In the United States, the most commonly used conduit is composed of existing ruler rods and water pipes, with 51.5 ohms being very common, but the adapters and converters used are 50-51.5 ohms; To address these issues in collaboration with the Army and Navy, an organization called JAN was established (later known as DESC organization), specifically developed by MIL. After comprehensive consideration, 50 ohms were ultimately chosen, and related conduits were manufactured and transformed into standards for various cables.

At this time, the European standard was 60 ohms. Soon after, under the influence of companies like Hewlett Packard that dominated the industry, Europeans were also forced to change, so 50 ohms eventually became a standard in the industry and became a convention. PCB multilayer circuit boards (HDI boards) connected to various types of cables were also required to meet the 50 ohm impedance standard for impedance matching.

Secondly, the formulation of general standards is based on a comprehensive consideration of the production process, design performance, and feasibility of PCB multi-layer circuit boards (HDI boards).

From the perspective of PCB multi-layer circuit board production and processing technology, considering the existing equipment for most PCB multi-layer circuit boards (HDI boards), it is relatively easy to produce PCBs with a 50 ohm impedance.
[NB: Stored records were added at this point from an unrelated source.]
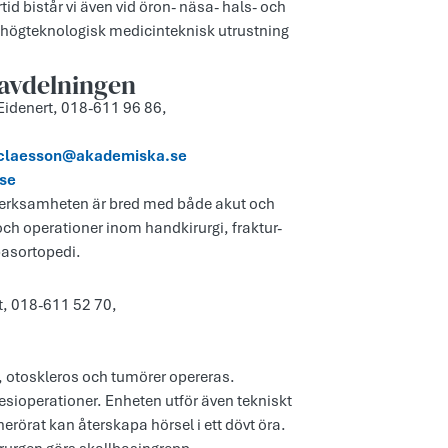
tid bistår vi även vid öron- näsa- hals- och
d högteknologisk medicinteknisk utrustning
savdelningen
 Eidenert, 018-611 96 86,
.claesson@akademiska.se
se
 Verksamheten är bred med både akut och
och operationer inom handkirurgi, fraktur-
 basortopedi.
st, 018-611 52 70,
, otoskleros och tumörer opereras.
sioperationer. Enheten utför även tekniskt
rörat kan återskapa hörsel i ett dövt öra.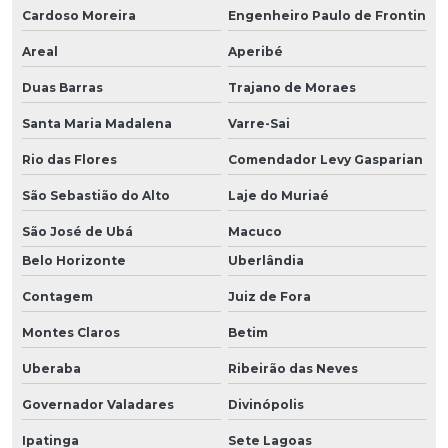
Cardoso Moreira
Engenheiro Paulo de Frontin
Areal
Aperibé
Duas Barras
Trajano de Moraes
Santa Maria Madalena
Varre-Sai
Rio das Flores
Comendador Levy Gasparian
São Sebastião do Alto
Laje do Muriaé
São José de Ubá
Macuco
Belo Horizonte
Uberlândia
Contagem
Juiz de Fora
Montes Claros
Betim
Uberaba
Ribeirão das Neves
Governador Valadares
Divinópolis
Ipatinga
Sete Lagoas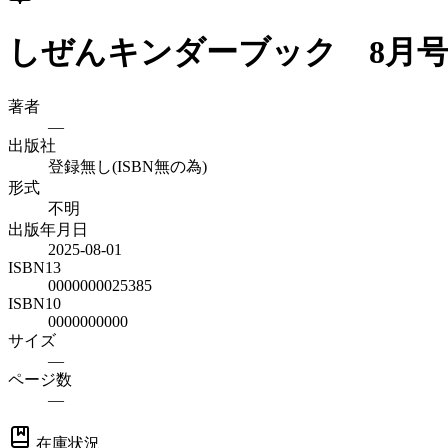
しぜんキンダーブック 8月号
著者
—
出版社
登録無し(ISBN無の為)
形式
不明
出版年月日
2025-08-01
ISBN13
0000000025385
ISBN10
0000000000
サイズ
—
ページ数
—
在庫状況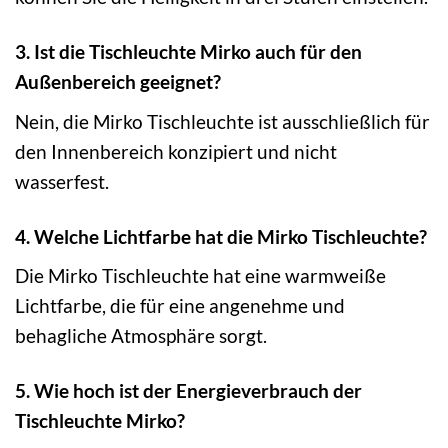
3. Ist die Tischleuchte Mirko auch für den
Außenbereich geeignet?
Nein, die Mirko Tischleuchte ist ausschließlich für
den Innenbereich konzipiert und nicht
wasserfest.
4. Welche Lichtfarbe hat die Mirko Tischleuchte?
Die Mirko Tischleuchte hat eine warmweiße
Lichtfarbe, die für eine angenehme und
behagliche Atmosphäre sorgt.
5. Wie hoch ist der Energieverbrauch der
Tischleuchte Mirko?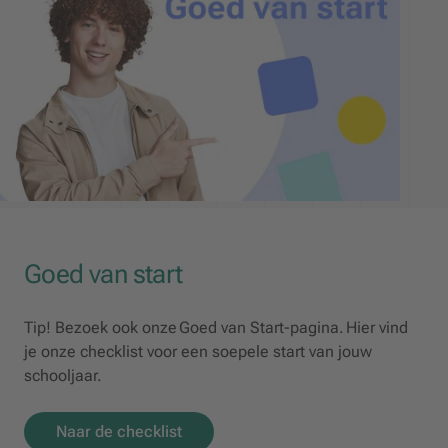
Goed van start
Tip! Bezoek ook onze Goed van Start-pagina. Hier vind
je onze checklist voor een soepele start van jouw
schooljaar.
Naar de checklist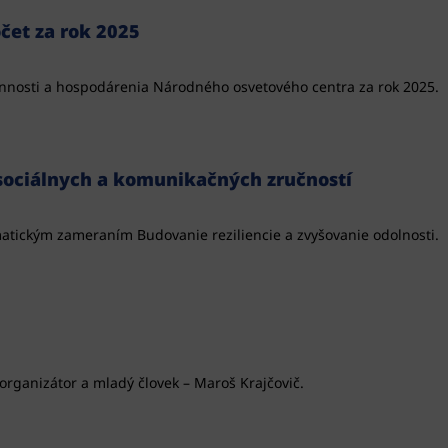
čet za rok 2025
nnosti a hospodárenia Národného osvetového centra za rok 2025.
sociálnych a komunikačných zručností
tickým zameraním Budovanie reziliencie a zvyšovanie odolnosti.
 organizátor a mladý človek – Maroš Krajčovič.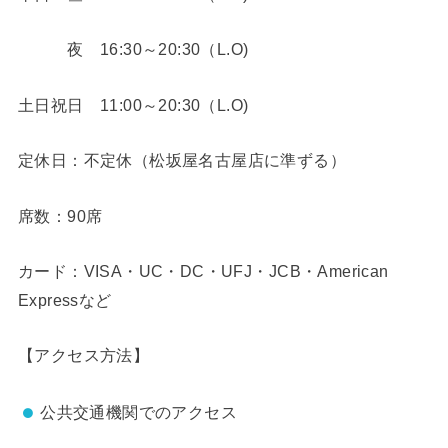
夜 16:30～20:30（L.O)
土日祝日 11:00～20:30（L.O)
定休日：不定休（松坂屋名古屋店に準ずる）
席数：90席
カード：VISA・UC・DC・UFJ・JCB・American
Expressなど
【アクセス方法】
公共交通機関でのアクセス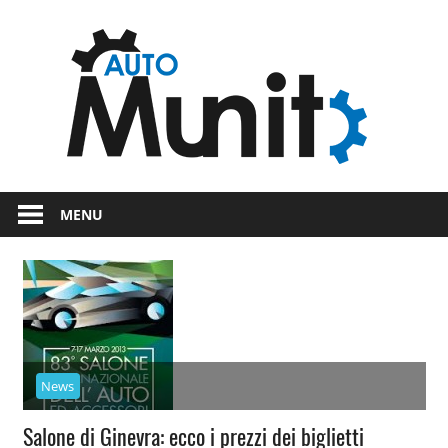
Skip
Auto
to
content
auto
spor
e
Novità
dal
moto
MENU
mondo
dei
motori
News
Salone di Ginevra: ecco i prezzi dei biglietti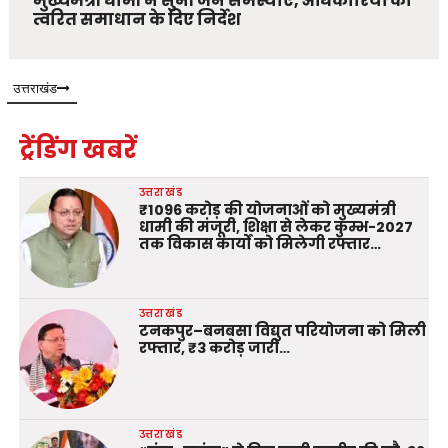
मुख्यमंत्री धामी ने सुनीं जन समस्याएं, अधिकारियों को
त्वरित समाधान के दिए निर्देश
उत्तराखंड
ट्रेंडिंग खबरें
उत्तराखंड
₹1096 करोड़ की योजनाओं को मुख्यमंत्री
धामी की मंजूरी, शिक्षा से लेकर कुम्भ-2027
तक विकास कार्यों को मिलेगी रफ्तार…
उत्तराखंड
टनकपुर–बनबसा विद्युत परियोजना को मिली
रफ्तार, ₹3 करोड़ जारी…
उत्तराखंड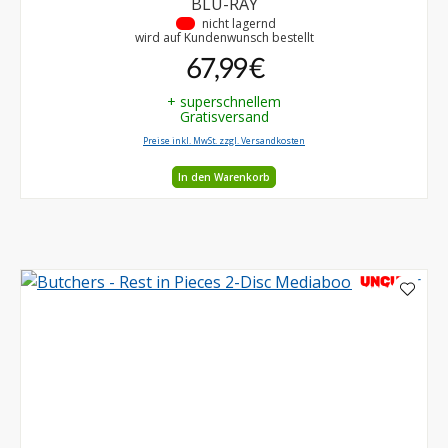
BLU-RAY
•
nicht lagernd
wird auf Kundenwunsch bestellt
67,99 €
+ superschnellem
Gratisversand
Preise inkl. MwSt. zzgl. Versandkosten
In den Warenkorb
UNCUT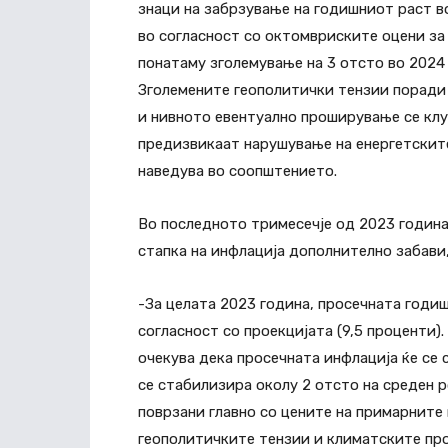
знаци на забрзување на годишниот раст в
во согласност со октомвриските оцени за 
понатаму зголемување на 3 отсто во 2024 
Зголемените геополитички тензии поради 
и нивното евентуално проширување се клу
предизвикаат нарушување на енергетските
наведува во соопштението.
Во последното тримесечје од 2023 година
стапка на инфлација дополнително забави, 
-За целата 2023 година, просечната годиш
согласност со проекцијата (9,5 проценти)
очекува дека просечната инфлација ќе се 
се стабилизира околу 2 отсто на среден р
поврзани главно со цените на примарните
геополитичките тензии и климатските про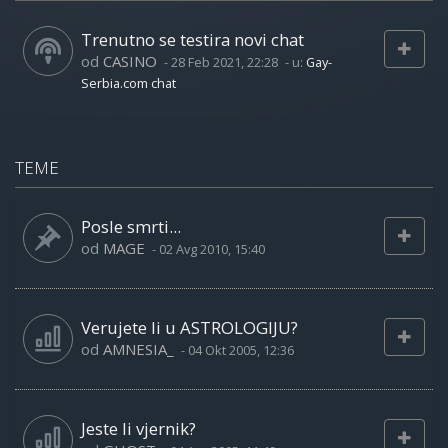
Trenutno se testira novi chat
od
CASINO
-
28 Feb 2021, 22:28
- u:
Gay-
Serbia.com chat
TEME
Posle smrti...
od
MAGE
-
02 Avg 2010, 15:40
Verujete li u ASTROLOGIJU?
od
AMNESIA_
-
04 Okt 2005, 12:36
Jeste li vjernik?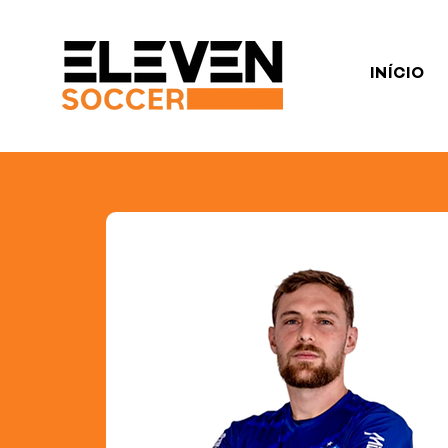
INÍCIO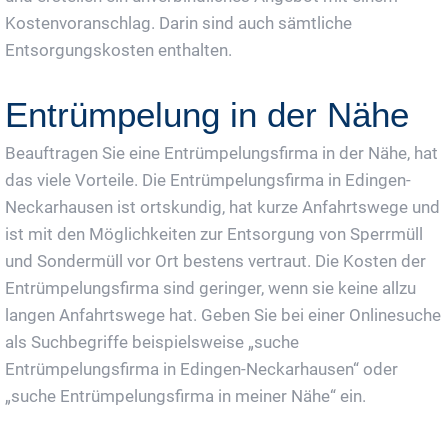
Kostenvoranschlag. Darin sind auch sämtliche
Entsorgungskosten enthalten.
Entrümpelung in der Nähe
Beauftragen Sie eine Entrümpelungsfirma in der Nähe, hat
das viele Vorteile. Die Entrümpelungsfirma in Edingen-
Neckarhausen ist ortskundig, hat kurze Anfahrtswege und
ist mit den Möglichkeiten zur Entsorgung von Sperrmüll
und Sondermüll vor Ort bestens vertraut. Die Kosten der
Entrümpelungsfirma sind geringer, wenn sie keine allzu
langen Anfahrtswege hat. Geben Sie bei einer Onlinesuche
als Suchbegriffe beispielsweise „suche
Entrümpelungsfirma in Edingen-Neckarhausen“ oder
„suche Entrümpelungsfirma in meiner Nähe“ ein.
From the impedance calculation process, it can be seen that a low impedance requires a wide linewidth and a thin or large dielectric constant, which is difficult to meet in space for high-density plates currently available; Excessive impedance requires thinner linewidth and thicker dielectric or smaller dielectric constant, which is not conducive to EMI and crosstalk suppression. At the same time, the reliability of PCB multi-layer circuit boards (HDI boards) and their processing from a mass production perspective will be relatively poor.

Controlling a 50 ohm impedance in environments where commonly used boards (such as FR4) and core boards are used, products with commonly used board thicknesses (such as 1mm, 1.2mm, etc.) can be designed with common line widths (4-10mil). This makes it very convenient for circuit board factories to process, and the equipment requirements for its processing and use are not very high.

From the perspective of PCB multi-layer circuit board (HDI board) design, 50 ohms is also chosen after comprehensive consideration. In terms of the performance of PCB multi-layer circuit board (HDI board) routing, low impedance is generally better. For a given line width of transmission line, the closer the distance between the flat surface and the EMI, the lower the corresponding EMI and crosstalk.

But from the perspective of the entire signal path, the most critical factor to consider is the driving capability of the chip. In the early days, most chips could not drive transmission lines with impedance less than 50 ohms, while higher impedance transmission lines were inconvenient to implement, so a compromise was made to use a 50 ohm impedance.

So generally, 50 ohms is chosen as the default value for controlling the impedance of a single ended signal under normal conditions.